The results overall confirm, on the one hand, that there is a marked decrease in the induction of HSP72 (by thermal stress) in senescent fibroblasts compared to young fibroblasts. This work shows, on the other hand, that the extract of pulp of fruit of the Argan tree restores the induction of HSP72 proteins in senescent fibroblasts. In this in vitro study model, the extract of pulp of fruit of the Argan tree limits the biological consequences of cellular senescence and accordingly has anti-ageing properties.

Claims

1-13. (canceled)

14. A method for preventing and/or treating skin disorders associated with skin aging, comprising the step of administering an unsaponifiable extract of plant pulp, which extract comprises a triterpene fraction, which triterpene fraction comprises erythrodiol, α-amyrine, β-amyrine and lupeol, the amount of erythrodiol being between 7% and 40%, inclusive, by weight of the unsaponiflable extract, wherein the administration is effective for the prevention and/or treatment of the skin disorders.

15. The method of claim 14, wherein the mass fraction of β-amyrine is between 5% and 30%, inclusive, of the unsaponifiable extract.

16. The method of claim 14, wherein the sum of the mass fractions of α-amyrine and lupeol is between 10% and 50%, inclusive, of the unsaponifiable extract.

17. The method of claim 14, wherein the unsaponifiable extract of plant pulp is comprised in a cosmetic, pharmaceutical or nutraceutical product.

18. The method of claim 17, wherein the amount of the unsaponifiable extract in a final cosmetic product is between 0.001% and 50%, inclusive, by weight of the total weight of the product.

19. The method of claim 18, wherein the amount of the unsaponifiable extract in a final cosmetic product is between 0.01% and 10%, inclusive, by weight of the total weight of the product.

20. The method of claim 18, wherein the amount of the unsaponifiable extract in a final cosmetic product is between 0.1 and 2%, inclusive, by weight of the total weight of the product.
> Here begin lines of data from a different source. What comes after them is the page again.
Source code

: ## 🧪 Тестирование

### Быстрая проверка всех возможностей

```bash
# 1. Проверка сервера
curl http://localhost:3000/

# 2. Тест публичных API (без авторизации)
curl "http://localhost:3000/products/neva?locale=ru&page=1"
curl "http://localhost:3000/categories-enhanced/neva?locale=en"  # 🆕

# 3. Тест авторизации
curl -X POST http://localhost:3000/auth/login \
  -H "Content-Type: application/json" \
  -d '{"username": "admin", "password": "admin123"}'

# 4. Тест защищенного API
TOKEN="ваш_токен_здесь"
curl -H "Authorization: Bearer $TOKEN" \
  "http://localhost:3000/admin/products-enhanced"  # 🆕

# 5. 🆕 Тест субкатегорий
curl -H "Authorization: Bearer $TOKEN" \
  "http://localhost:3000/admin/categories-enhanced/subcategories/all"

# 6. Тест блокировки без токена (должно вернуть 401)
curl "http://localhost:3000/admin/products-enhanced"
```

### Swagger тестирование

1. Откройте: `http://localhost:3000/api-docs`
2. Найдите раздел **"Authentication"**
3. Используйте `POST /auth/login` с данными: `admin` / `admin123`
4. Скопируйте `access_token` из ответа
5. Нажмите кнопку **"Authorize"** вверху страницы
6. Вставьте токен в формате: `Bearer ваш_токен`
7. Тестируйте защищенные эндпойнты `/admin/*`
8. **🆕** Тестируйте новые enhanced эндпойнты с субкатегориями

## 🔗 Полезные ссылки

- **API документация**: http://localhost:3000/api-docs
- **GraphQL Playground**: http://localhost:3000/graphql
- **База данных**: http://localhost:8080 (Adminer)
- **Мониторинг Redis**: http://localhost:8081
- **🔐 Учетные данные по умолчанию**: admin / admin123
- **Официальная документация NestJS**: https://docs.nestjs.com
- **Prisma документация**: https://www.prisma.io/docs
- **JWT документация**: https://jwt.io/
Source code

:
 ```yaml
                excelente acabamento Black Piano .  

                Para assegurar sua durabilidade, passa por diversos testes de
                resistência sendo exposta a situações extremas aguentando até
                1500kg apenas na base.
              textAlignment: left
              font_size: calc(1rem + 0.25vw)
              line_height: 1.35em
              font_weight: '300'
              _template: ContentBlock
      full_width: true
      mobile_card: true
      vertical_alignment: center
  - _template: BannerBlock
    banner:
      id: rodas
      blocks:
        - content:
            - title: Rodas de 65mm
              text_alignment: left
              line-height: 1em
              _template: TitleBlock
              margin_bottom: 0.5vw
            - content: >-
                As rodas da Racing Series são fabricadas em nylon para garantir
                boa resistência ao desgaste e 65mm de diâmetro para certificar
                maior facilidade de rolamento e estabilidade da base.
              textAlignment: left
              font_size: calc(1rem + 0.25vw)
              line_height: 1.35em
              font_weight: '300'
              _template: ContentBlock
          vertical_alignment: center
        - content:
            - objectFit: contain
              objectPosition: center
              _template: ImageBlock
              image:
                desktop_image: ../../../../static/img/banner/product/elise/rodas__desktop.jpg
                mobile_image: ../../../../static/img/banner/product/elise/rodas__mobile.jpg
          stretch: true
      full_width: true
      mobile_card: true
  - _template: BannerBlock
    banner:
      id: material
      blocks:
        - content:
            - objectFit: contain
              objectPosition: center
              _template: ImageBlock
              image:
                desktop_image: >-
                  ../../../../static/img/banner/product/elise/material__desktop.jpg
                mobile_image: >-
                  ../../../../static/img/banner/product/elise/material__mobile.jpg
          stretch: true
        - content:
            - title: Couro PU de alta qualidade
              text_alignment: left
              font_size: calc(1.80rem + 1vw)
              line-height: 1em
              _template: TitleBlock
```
21. The method of claim 17, wherein the cosmetic, pharmaceutical or nutraceutical product is in an oral form or topical form.

22. The method of claim 21, wherein the topical form is selected from creams, gels, ointments and sprays.

23. The method of claim 21, wherein the oral form is selected from tablets, capsules, and powders for drinkable suspensions.

24. The method of claim 14, wherein the unsaponifiable extract is derived from a plant of the Sapotaceae botanical family.

25. The method of claim 14, wherein the unsaponifiable extract is derived from the pulp of the fruit of the Argan tree.

26. The method of claim 14, wherein the skin disorders are characterized by changes in the texture, color and transparency of the skin and by the appearance of wrinkles.

27. The method of claim 14, wherein the skin disorders are due to a reduction in, or loss of, response to environmental stress.

28. The method of claim 27, wherein the environmental stress is caused by sun exposure or tobacco exposure.

29. The method of claim 14, wherein the skin disorders are due to a reduction in, or loss of, the inducibility of HSP72 proteins.